Blatter under pressure as calls for reforms mount

Blatter under pressure as calls for reforms mount

Blatter, the 75-year-old Swiss who has run soccer's world governing body since 1998, has rejected talk of a crisis in the game and stands poised to win what he has said will be a final four-year term at FIFA's Congress on Wednesday.

English soccer's governing body (the FA), which had announced it would abstain in protest at corruption allegations, called on other nations to support its bid to delay that vote and provide an opportunity for another candidate to stand.

The FA joined a chorus of discontent from fans, officials, governments and sponsors, after Blatter shrugged off recent criticism with a call of "Crisis? What crisis?" in a bad-tempered news conference on Monday.

Emirates airline became the latest of FIFA's top-tier sponsors, known as FIFA partners, to express disquiet, saying it was "disappointed with the issues that are currently surrounding the administration of the sport".

Earlier, Coca-Cola said the allegations of corruption were "distressing and bad for the sport". German sportswear maker Adidas also said the controversy had hurt soccer.  Visa, another major sponsor, also expressed concern over the developments.

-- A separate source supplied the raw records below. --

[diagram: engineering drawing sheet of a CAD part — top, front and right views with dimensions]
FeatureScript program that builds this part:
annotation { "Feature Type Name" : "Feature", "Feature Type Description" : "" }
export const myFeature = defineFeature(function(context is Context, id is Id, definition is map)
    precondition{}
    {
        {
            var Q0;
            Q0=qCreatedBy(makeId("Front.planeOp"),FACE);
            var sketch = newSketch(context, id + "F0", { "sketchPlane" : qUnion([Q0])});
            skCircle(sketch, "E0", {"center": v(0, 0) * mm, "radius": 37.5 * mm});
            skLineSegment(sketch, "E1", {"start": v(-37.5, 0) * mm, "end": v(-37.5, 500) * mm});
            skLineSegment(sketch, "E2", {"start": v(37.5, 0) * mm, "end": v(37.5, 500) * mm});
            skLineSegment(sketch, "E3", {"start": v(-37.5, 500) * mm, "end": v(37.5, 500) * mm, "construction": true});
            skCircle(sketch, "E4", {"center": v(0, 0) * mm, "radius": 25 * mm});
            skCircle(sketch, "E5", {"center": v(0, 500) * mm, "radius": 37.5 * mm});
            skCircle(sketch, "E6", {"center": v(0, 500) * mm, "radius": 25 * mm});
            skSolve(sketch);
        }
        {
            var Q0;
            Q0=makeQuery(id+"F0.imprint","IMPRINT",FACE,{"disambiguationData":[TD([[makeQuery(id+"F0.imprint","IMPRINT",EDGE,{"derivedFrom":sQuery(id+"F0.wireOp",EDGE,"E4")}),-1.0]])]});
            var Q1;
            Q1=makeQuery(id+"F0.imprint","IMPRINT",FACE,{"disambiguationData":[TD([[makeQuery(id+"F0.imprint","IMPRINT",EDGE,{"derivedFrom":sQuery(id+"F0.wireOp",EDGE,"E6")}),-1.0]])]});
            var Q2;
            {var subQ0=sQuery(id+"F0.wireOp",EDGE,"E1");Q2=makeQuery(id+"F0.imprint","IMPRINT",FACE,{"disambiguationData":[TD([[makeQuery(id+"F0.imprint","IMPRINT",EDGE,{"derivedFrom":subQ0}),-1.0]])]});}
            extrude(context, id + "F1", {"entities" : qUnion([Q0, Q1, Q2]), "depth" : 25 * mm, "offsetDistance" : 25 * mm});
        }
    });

In the space of a few days, Qatar has been tainted by suggestions it bought the 2022 World Cup; the head of Asian soccer Mohamed bin Hammam and CONCACAF chief Jack Warner have been suspended over bribery allegations; and Bin Hammam withdrew from Wednesday's FIFA presidential race, leaving Blatter to run unopposed.

FIFA's general secretary Jerome Valcke has since said he had not meant to suggest Qatar had used bribes to get the World Cup, Qatar has flatly denied any wrongdoing, Bin Hammam has launched an appeal against his provisional suspension and Warner called the ethics committee a kangaroo court.

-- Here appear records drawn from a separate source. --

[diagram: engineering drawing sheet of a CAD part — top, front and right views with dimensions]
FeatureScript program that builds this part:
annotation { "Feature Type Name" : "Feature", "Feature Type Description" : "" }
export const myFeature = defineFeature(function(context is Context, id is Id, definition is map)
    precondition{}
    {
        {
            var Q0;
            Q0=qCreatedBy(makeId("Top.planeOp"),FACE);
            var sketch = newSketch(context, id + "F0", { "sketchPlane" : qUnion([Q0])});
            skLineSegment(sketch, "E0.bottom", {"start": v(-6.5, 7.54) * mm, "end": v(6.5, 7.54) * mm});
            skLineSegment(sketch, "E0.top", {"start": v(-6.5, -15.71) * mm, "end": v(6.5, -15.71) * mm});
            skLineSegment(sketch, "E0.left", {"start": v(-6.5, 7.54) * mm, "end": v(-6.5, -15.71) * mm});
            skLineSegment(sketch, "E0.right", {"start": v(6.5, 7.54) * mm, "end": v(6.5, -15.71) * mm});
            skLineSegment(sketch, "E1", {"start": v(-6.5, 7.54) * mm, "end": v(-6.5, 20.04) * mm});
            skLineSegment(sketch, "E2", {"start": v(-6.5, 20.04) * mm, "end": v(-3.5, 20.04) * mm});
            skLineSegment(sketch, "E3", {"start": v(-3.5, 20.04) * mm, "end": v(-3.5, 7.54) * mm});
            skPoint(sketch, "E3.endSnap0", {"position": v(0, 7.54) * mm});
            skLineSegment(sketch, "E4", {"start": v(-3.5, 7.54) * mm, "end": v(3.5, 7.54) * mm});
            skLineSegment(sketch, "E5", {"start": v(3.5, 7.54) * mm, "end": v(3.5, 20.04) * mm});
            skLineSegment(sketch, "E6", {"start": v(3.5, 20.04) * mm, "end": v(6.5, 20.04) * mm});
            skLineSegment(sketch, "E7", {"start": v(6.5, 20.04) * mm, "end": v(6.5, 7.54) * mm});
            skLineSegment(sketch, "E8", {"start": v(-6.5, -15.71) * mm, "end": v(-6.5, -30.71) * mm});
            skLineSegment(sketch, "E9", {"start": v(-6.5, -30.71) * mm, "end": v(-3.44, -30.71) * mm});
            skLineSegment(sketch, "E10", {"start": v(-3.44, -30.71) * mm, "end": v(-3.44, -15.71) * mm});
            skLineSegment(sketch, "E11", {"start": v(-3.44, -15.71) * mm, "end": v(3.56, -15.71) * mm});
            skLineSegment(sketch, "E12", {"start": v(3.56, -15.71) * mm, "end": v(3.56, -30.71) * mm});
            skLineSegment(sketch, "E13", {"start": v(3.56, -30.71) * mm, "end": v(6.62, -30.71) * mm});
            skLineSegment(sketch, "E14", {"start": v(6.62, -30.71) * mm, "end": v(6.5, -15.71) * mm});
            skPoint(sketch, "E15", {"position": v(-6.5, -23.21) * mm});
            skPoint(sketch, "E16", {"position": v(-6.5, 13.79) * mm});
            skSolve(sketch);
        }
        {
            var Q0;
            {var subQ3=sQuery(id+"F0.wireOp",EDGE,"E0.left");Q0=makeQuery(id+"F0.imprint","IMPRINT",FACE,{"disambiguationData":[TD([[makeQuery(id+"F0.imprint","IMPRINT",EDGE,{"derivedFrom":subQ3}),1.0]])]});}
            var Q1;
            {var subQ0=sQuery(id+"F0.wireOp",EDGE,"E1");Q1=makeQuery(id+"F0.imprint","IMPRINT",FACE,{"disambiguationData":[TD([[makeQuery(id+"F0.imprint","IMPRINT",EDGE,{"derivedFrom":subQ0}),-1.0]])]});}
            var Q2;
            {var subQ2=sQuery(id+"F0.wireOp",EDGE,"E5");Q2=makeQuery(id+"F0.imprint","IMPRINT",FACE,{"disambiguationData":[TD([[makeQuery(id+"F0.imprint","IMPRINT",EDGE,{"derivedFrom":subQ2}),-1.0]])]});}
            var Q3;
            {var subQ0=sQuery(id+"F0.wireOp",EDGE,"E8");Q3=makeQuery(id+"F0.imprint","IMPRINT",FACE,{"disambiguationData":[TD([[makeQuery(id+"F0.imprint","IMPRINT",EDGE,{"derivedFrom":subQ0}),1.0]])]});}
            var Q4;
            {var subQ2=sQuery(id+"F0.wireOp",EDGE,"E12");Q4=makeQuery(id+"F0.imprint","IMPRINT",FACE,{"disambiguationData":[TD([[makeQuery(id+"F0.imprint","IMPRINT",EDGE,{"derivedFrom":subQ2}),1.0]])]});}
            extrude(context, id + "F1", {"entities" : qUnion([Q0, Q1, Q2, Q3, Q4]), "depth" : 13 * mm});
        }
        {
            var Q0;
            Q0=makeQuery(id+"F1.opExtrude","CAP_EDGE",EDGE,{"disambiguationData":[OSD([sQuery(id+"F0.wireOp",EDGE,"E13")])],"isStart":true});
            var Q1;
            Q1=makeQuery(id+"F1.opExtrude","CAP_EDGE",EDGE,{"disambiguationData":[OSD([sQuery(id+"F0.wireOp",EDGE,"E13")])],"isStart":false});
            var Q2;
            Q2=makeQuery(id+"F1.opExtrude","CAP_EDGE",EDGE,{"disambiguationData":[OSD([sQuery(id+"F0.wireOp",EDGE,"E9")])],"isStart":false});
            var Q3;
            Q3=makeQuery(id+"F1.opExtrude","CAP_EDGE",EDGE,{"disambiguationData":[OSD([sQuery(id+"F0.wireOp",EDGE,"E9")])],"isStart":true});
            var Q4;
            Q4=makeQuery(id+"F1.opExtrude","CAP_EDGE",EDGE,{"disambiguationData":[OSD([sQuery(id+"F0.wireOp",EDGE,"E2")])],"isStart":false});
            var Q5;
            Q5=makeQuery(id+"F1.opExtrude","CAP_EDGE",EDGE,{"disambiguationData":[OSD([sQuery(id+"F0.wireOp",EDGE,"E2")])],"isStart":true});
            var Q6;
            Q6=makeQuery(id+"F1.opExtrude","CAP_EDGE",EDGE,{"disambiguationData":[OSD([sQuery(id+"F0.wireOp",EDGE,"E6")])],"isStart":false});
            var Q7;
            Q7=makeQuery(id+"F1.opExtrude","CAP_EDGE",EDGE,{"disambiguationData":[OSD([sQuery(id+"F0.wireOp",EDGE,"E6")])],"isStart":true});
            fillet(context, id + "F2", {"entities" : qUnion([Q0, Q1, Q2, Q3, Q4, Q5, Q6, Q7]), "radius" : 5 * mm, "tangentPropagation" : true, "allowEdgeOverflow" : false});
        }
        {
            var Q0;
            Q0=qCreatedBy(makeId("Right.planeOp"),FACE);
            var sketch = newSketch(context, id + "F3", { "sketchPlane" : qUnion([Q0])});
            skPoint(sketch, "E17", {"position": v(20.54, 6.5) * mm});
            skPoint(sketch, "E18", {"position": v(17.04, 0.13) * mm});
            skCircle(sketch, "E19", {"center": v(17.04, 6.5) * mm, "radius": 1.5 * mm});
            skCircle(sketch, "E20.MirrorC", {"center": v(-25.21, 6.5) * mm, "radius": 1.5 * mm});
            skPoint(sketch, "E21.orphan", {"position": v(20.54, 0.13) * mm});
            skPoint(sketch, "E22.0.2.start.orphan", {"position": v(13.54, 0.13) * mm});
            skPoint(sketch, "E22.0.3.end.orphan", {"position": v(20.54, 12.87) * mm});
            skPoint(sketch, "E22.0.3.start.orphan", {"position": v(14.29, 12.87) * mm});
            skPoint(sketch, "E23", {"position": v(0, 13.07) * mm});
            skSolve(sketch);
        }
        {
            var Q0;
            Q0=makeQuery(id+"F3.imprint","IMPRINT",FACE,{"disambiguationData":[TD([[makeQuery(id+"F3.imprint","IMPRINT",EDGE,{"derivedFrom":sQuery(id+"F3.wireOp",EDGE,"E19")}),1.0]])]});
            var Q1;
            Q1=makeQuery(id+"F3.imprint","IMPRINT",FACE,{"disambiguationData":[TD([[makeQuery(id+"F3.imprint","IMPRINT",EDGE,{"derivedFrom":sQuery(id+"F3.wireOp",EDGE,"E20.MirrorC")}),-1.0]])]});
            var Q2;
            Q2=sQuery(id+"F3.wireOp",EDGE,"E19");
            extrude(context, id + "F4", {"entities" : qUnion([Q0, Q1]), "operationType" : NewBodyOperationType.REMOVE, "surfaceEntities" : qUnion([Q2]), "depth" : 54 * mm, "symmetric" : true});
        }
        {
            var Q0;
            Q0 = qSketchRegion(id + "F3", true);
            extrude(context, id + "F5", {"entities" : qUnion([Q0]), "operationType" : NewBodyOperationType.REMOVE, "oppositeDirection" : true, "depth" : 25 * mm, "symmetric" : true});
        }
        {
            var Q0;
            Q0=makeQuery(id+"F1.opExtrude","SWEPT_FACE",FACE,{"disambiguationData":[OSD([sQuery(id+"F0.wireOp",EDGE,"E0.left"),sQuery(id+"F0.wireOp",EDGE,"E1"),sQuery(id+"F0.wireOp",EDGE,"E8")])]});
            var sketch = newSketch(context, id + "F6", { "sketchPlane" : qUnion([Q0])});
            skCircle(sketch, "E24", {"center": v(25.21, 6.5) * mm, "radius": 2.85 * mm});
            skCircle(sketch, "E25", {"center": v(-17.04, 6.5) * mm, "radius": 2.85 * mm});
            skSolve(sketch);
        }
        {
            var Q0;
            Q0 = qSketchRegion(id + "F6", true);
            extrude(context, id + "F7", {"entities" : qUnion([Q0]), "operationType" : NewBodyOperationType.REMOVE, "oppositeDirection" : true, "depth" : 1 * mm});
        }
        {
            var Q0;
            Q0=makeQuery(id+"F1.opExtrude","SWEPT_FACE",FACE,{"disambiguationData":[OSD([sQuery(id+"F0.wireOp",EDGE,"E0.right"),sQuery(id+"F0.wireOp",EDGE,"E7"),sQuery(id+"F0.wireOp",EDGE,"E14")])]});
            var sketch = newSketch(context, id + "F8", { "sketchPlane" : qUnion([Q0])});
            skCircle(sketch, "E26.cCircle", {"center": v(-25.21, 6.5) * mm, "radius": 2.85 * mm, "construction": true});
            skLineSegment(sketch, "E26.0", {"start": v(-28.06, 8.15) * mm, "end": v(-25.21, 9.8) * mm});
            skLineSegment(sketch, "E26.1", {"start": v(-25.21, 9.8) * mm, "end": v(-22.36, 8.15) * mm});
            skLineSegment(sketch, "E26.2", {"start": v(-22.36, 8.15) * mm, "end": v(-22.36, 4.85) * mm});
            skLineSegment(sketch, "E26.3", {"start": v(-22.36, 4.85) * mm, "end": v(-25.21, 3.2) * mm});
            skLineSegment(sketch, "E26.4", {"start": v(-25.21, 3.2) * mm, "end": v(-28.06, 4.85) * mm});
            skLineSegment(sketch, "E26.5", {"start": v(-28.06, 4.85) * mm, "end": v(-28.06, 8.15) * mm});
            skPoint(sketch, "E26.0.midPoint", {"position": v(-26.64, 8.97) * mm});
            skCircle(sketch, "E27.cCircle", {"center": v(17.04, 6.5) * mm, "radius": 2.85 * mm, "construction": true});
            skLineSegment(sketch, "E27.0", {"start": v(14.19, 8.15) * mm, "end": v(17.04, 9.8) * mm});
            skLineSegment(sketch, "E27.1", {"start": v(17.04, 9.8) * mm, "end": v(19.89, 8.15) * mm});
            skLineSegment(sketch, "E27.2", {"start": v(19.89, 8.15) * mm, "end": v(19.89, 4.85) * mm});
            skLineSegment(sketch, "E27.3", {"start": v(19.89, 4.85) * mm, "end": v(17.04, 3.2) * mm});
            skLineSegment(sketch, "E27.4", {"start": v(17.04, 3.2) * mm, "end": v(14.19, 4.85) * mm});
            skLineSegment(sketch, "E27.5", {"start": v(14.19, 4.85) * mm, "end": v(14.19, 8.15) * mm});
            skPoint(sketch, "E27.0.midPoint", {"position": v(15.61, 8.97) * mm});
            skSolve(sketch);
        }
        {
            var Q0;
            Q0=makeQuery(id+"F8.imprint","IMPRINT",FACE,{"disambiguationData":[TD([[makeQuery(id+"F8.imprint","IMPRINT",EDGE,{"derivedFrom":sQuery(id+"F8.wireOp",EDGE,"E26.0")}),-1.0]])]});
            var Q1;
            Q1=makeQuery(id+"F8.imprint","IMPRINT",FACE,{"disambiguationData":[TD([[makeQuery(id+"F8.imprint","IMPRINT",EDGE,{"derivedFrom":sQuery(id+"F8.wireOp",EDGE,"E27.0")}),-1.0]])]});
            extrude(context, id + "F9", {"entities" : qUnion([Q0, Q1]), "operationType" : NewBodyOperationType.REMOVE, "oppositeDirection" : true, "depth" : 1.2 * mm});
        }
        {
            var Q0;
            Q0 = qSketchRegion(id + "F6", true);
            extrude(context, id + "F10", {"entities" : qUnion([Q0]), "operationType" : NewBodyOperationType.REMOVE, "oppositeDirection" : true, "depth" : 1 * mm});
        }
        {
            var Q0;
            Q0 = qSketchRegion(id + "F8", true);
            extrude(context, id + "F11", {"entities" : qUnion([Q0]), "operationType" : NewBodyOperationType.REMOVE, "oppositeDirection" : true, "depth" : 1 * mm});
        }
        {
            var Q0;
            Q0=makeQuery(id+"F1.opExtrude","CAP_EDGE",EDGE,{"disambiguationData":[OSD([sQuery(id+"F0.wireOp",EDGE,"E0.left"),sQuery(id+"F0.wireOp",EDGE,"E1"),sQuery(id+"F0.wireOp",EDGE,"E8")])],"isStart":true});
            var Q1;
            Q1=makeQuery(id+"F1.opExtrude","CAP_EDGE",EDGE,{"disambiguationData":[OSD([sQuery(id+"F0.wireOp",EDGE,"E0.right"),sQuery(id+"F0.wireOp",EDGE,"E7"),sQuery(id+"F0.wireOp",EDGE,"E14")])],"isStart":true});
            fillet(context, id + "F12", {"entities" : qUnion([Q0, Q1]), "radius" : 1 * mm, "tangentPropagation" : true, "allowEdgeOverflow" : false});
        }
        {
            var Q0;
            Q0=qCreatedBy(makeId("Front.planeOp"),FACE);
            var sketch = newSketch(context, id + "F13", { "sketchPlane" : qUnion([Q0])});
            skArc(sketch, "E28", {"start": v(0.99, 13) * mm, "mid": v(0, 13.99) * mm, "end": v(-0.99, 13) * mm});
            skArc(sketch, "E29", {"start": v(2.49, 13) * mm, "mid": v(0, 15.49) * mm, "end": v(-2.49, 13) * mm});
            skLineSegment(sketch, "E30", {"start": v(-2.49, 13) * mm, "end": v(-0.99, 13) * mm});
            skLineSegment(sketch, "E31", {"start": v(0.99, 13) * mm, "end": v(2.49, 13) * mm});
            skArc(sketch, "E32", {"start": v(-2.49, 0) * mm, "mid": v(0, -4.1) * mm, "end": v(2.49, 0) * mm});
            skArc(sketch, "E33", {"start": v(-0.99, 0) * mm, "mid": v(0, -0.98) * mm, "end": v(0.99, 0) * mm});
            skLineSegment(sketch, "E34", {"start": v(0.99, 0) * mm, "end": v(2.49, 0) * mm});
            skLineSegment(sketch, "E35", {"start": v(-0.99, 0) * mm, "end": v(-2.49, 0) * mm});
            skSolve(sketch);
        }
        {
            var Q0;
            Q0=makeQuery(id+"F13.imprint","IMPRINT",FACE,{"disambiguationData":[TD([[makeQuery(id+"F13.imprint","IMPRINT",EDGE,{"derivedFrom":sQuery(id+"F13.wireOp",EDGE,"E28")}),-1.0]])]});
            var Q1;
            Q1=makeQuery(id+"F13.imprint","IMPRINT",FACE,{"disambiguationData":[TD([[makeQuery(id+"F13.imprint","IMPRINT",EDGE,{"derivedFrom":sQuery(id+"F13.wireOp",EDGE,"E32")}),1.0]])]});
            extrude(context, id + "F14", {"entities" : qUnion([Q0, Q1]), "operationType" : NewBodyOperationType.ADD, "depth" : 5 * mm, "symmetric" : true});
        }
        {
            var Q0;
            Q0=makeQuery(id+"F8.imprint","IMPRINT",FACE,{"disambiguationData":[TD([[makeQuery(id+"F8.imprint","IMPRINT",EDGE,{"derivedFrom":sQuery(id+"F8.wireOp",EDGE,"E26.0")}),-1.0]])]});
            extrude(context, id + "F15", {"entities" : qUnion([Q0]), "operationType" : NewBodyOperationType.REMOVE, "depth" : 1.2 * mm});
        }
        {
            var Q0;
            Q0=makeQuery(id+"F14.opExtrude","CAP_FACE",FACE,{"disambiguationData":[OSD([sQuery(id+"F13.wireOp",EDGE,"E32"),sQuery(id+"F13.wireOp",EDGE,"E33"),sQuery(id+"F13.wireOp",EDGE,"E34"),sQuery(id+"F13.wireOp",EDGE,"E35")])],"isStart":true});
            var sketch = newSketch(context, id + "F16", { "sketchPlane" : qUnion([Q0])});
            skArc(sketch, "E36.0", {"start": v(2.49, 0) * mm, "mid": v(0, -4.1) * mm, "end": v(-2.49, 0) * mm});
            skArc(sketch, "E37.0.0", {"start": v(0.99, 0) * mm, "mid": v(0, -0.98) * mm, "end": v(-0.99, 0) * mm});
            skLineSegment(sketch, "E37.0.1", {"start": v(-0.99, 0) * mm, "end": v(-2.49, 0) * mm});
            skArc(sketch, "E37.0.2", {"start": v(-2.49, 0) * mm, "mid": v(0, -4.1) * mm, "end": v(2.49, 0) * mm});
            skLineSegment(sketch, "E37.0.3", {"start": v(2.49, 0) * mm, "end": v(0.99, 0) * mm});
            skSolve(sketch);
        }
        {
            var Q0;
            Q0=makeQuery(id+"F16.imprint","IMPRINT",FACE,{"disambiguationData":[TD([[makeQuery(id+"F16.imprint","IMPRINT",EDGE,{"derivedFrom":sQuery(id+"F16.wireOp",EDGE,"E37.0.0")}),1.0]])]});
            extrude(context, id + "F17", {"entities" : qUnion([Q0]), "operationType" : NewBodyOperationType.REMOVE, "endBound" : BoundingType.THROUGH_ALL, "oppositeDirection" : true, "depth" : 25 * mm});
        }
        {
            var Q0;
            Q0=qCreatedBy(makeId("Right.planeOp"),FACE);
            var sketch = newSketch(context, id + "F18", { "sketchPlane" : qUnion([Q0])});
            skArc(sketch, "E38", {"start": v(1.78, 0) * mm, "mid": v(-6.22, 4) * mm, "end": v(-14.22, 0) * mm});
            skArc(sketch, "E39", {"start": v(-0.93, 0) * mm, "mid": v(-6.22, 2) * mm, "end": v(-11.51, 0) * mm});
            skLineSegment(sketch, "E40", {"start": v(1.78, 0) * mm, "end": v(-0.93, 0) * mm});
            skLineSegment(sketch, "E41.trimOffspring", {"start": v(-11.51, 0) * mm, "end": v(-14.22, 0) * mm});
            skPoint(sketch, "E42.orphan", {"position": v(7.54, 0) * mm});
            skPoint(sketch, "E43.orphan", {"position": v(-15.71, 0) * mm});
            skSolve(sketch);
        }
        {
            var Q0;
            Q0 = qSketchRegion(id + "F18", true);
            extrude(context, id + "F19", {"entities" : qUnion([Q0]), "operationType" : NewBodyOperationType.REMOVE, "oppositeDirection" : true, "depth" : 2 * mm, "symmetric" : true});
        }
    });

The only way Blatter will not be re-elected on Wednesday is if the FIFA Congress proposes and passes a motion to call off the vote with the support of 75 percent of voting delegates. That is unlikely to happen as while Blatter may not be able to connect with fans, he is highly skilled at talking to the only audience that really matters — the voting delegates at the Congress.

Warner in more trouble

Barred CONCACAF president Jack Warner was accused of breaching his suspension on Tuesday after reminding Caribbean Football Union members they should vote for incumbent Sepp Blatter in FIFA's presidential election.

Warner asked the members not to protest against his suspension during Wednesday's FIFA congress in Zurich.

"At our last meeting we agreed as a Union to support the incumbent Joseph Sepp Blatter in his quest to regain the Presidency," Warner wrote in a letter. "I wish to assure you nothing has changed -- our mandate was set then and despite it all we must fulfil it."
Warner's position is a surprising one given that he had called for FIFA members to "stop Blatter" on Sunday.